* _Excerpt_
* Start *
Why n=5 is under-powered, honestly
With five samples per cell, the statistical precision is poor. If Mistral's compiled condition averaged 1.25 tells per page, the true underlying average could plausibly be anywhere from about 0.4 to 2.1 — a Wilson confidence interval of roughly plus or minus thirty-five percentage points. The per-model percentages on the home page point at directions, not at precision.
A credible benchmark run needs n greater than or equal to thirty samples per cell. Thirty shrinks the interval from roughly a third of the range to roughly a tenth, which is the point where a number is quotable in a serious setting rather than directional. The substrate to run n=30 is ready; what is not yet spent is the API budget. A larger run is on the roadmap as a budget decision.
Attempted, extracted, scored
Every published eval report lists four counts per cell: attempted (runs initiated), errored (API or runtime failures), extraction failed (the response contained no usable HTML), and scored (samples that actually reached the linter). A large gap between attempted and scored is a signal that a model is struggling with the instruction, not that it passed the taxonomy.
* End *
* _Stated problem 1_
Condense the paragraph of the excerpt that begins "A credible benchmark run needs" into a short bulleted list that keeps its main facts.
* _Stated problem 2_
Print the part of the excerpt from "Why n=5 is under-powered, honestly" to "a budget decision." word for word.

Saved entries:
* Start *
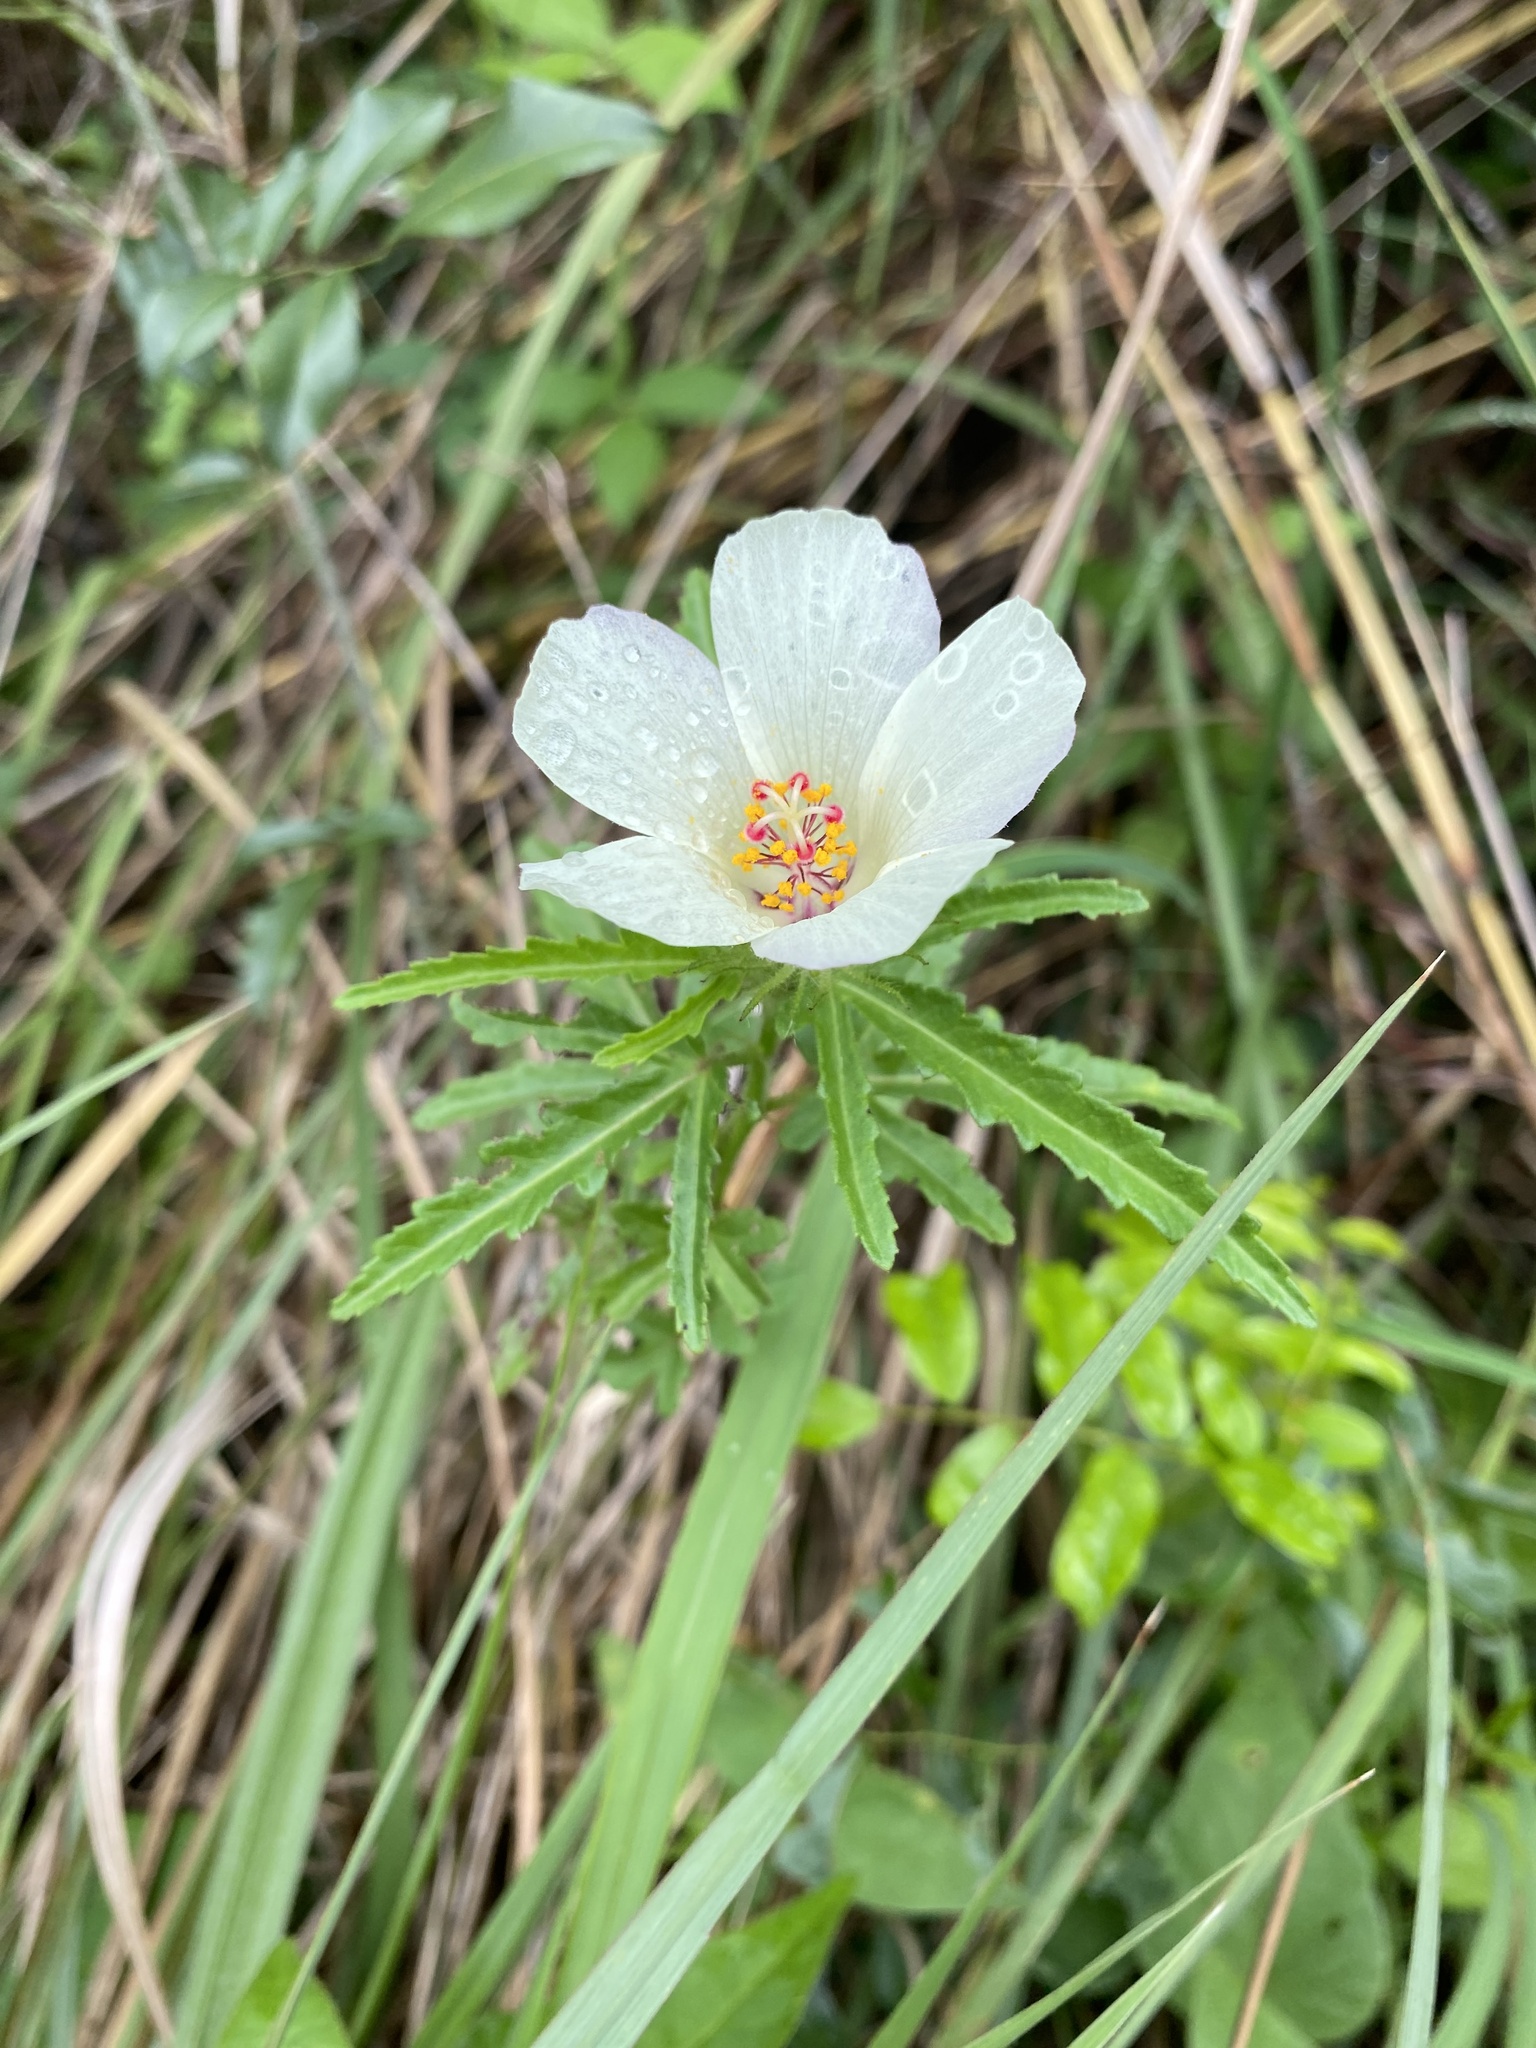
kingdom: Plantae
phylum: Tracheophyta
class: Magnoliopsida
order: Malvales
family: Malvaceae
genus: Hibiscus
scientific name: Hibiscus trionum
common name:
* End *
* _Full solution 1_
- A credible benchmark run needs at least thirty samples for each condition.
- Thirty samples shrink the interval from about a third of the range to about a tenth. At that point a number is quotable in a serious setting, not merely directional.
- The substrate for an n=30 run is ready, but the API budget has not yet been spent.
- A larger run is on the roadmap as a budget decision.

* _Full solution 2_
Why n=5 is under-powered, honestly
With five samples per cell, the statistical precision is poor. If Mistral's compiled condition averaged 1.25 tells per page, the true underlying average could plausibly be anywhere from about 0.4 to 2.1 — a Wilson confidence interval of roughly plus or minus thirty-five percentage points. The per-model percentages on the home page point at directions, not at precision.
A credible benchmark run needs n greater than or equal to thirty samples per cell. Thirty shrinks the interval from roughly a third of the range to roughly a tenth, which is the point where a number is quotable in a serious setting rather than directional. The substrate to run n=30 is ready; what is not yet spent is the API budget. A larger run is on the roadmap as a budget decision.